▶ **BRANO FORNITO**:
>>>>

La parola Oratorio nasceva dal fatto che il gruppo si riuniva attorno a Filippo per un po’ di preghiera mentale (oratio) e per qualche pio discorso. In queste riunioni, che potevano durare tutto il pomeriggio, dopo la preghiera si leggeva un testo scritto, qualcuno lo commentava, si potevano fare domande, obiezioni, integrazioni, personalizzazioni. Dopo ci poteva essere il racconto di qualche episodio edificante, specialmente dalla Storia della Chiesa (un commentatore esperto fu proprio Cesare Baronio), della vita di Cristo o dalla vita dei Santi. Alla fine veniva eseguita della buona musica per un po’ di sollievo (che da qui vennero chiamati “oratori”, ed uno dei compositori fu proprio Pier Luigi da Palestrina, che poi morì letteralmente tra le braccia di Filippo).

Un particolare importante: questi momenti spirituali dovevano portare i soci ad azioni propriamente di carità spicciola verso il prossimo, per esempio negli ospedali o aiutando con il proprio tempo e assistenza persone abbandonate e ai margini della società. Come dire la vera contemplazione deve portare all’azione. Era qualcosa di rivoluzionario perché in questi Oratori si riunivano persone di tutte le specie, senza distinzioni. Insomma si trattava di una realtà molto “democratica”: nobili e popolani, colti e analfabeti, clero e laici, impiegati di banca e piccoli artigiani, contadini, ambulanti ecc. Filippo accoglieva tutti, perché tutti avevano bisogno di un po’ di ossigeno spirituale.

Una volta accolse con un ampio sorriso e con entusiasmo (!), come fosse una sua vecchia e cara conoscenza, un vero bandito di strada che si era affacciato alla porta per... curiosità (o per preparare qualche “lavoro”?).

Ormai si era formata attorno a Filippo una nuova e strana “Fraternità” (che Filippo non volle mai trasformare in Ordine religioso) all’insegna della uguaglianza evangelica (“tutti figli dello stesso Padre che sta nei cieli”), che non chiedeva la carta di identità a nessuno ma solamente l’intenzione di camminare nella Via nuova indicata dal Cristo, il Vivente, nel suo Vangelo. L’iniziativa non poteva passare e non passò inosservata. Infatti se ne accorse anche la sempre vigilante e sempre in allarme Inquisizione che, in quelle riunioni e in quello strano prete, sentiva odore di bruciato e pericolo per l’ortodossia. Aprì infatti un’inchiesta: indagò, interrogò, soppesò, criticò e verificò. Tutto. Ma non trovò nulla di compromettente. E Filippo, cancellato dal libro degli indagati dell’Inquisizione, continuò per la sua strada.

<<<<

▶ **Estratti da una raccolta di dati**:

>>>>

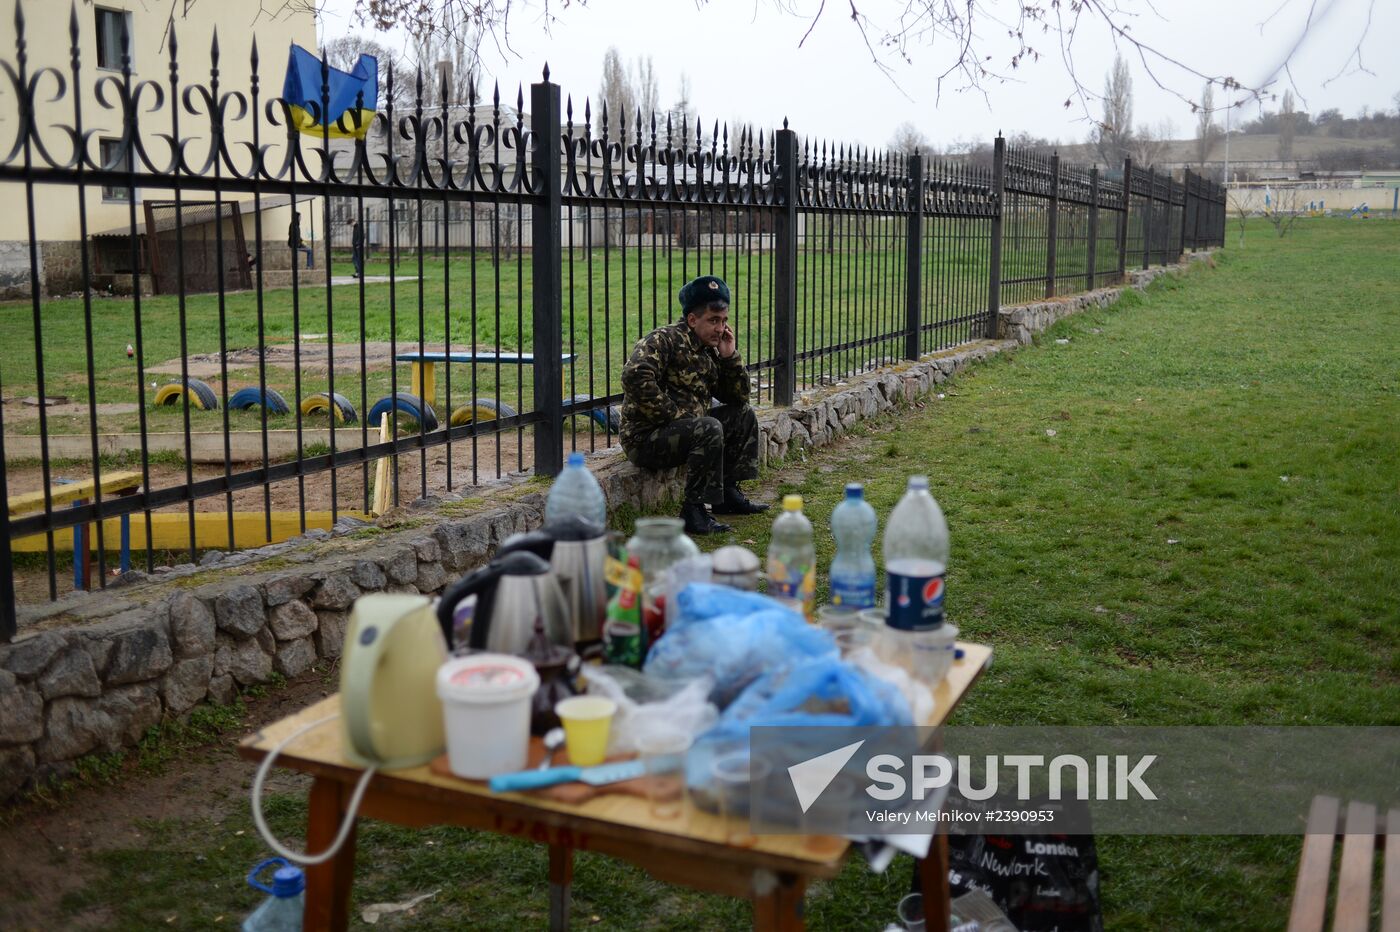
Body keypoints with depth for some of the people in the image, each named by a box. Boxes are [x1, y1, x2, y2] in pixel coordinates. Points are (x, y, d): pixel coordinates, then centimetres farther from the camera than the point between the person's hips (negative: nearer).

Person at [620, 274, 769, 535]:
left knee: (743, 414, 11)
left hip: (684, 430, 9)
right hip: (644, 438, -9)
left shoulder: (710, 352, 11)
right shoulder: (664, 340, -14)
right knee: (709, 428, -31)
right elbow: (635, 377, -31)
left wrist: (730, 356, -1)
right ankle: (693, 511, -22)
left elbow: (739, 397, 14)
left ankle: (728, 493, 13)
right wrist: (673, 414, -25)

<<<<
>>>>

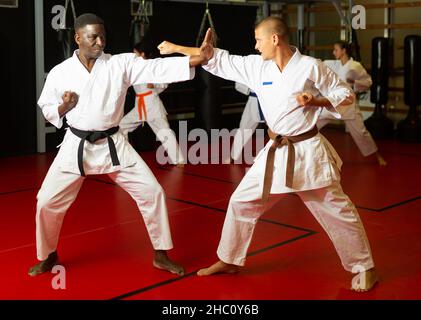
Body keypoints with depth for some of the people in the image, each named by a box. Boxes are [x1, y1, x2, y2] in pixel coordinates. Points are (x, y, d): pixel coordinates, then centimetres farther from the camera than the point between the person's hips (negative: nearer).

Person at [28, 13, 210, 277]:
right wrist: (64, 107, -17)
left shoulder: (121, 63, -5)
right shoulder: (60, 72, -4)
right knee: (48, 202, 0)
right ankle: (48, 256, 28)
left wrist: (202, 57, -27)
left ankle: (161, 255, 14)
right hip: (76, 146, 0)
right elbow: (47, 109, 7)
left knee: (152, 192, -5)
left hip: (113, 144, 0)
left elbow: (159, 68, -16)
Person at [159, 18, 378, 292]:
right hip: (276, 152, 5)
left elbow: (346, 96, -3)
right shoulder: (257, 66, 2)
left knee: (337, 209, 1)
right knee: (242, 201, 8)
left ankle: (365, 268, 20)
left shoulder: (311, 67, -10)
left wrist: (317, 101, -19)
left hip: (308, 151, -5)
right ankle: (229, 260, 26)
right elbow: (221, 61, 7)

<<<<

▶ **ISTRUZIONI**:
**a.** Indica se ciascuna affermazione concorda con il brano sull'Oratorio di Filippo, rispondendo sì o no e citando tra virgolette le parole del brano che lo decidono: (i) le riunioni potevano durare tutto il pomeriggio; (ii) Filippo trasformò la Fraternità in un Ordine religioso; (iii) l'Inquisizione trovò qualcosa di compromettente.
**b.** Riassumi in due frasi il brano sull'Oratorio di Filippo.
**c.** Prosegui il brano sull'Oratorio di Filippo a partire dall'ultima frase.
Le voci non servono per svolgere gli esercizi.

▶ **ESERCIZI SVOLTI**:
**a.**
(i) Sì: "che potevano durare tutto il pomeriggio".
(ii) No: "che Filippo non volle mai trasformare in Ordine religioso".
(iii) No: "Ma non trovò nulla di compromettente."

**b.** Il nome Oratorio nasceva dalle riunioni in cui il gruppo pregava attorno a Filippo, leggeva e commentava un testo, ascoltava racconti edificanti e finiva con della buona musica. Questi incontri, aperti a persone di ogni tipo senza distinzioni, dovevano portare ad azioni di carità verso il prossimo, e l'Inquisizione aprì un'inchiesta ma non trovò nulla di compromettente.

**c.**
Proprio questa iniziativa può essere considerata il contributo originale di San Filippo Neri alla Riforma della Chiesa che partiva proprio in quegli anni. E cioè il nuovo modo di pensare alla vita spirituale e una nuova strategia per tendere alla santità cristiana, vista come meta da proporre a tutti gli strati della comunità, e non solo al solito clero e alle ovvie monache di clausura. Uno dei suoi primi discepoli scrisse che Filippo voleva “che la vita spirituale, tenuta per cosa difficile, diventasse talmente familiare e domestica, che ad ogni stato di persone si rendesse grata e facile...: ognuno, di qualsivoglia stato e condizione, in casa sua e nella professione sua, laico o clerico, prelato o principe secolare, cortegiano o padre di famiglia, letterato o idiota, mercante o artigiano, e ogni sorta di persone era capace di vita spirituale”.

Una vita spirituale e una santità (oggi diremmo antieroica) da coltivare nelle proprie attività quotidiane, grandi o umili, appariscenti o nascoste, da vivere però in unione al Cristo, nell’esercizio elementare della carità spicciola, della semplicità, della pazienza, della speranza, della gioiosa accettazione della sofferenza e anche della morte vista come compimento naturale della vita (e quindi voluta da Dio). Quindi nessun proclama o progetto di ascesi estrema e complicata, nessun furore penitenziale terrorizzante, ma semplici azioni pratiche (e per questo difficili, perché da fare ogni giorno) accompagnati dai “soliti” ma efficaci mezzi proposti dalla Chiesa l’Eucaristia, la Confessione, la preghiera quotidiana e la meditazione del Vangelo. Tutto qui. Ma vi sembra poco?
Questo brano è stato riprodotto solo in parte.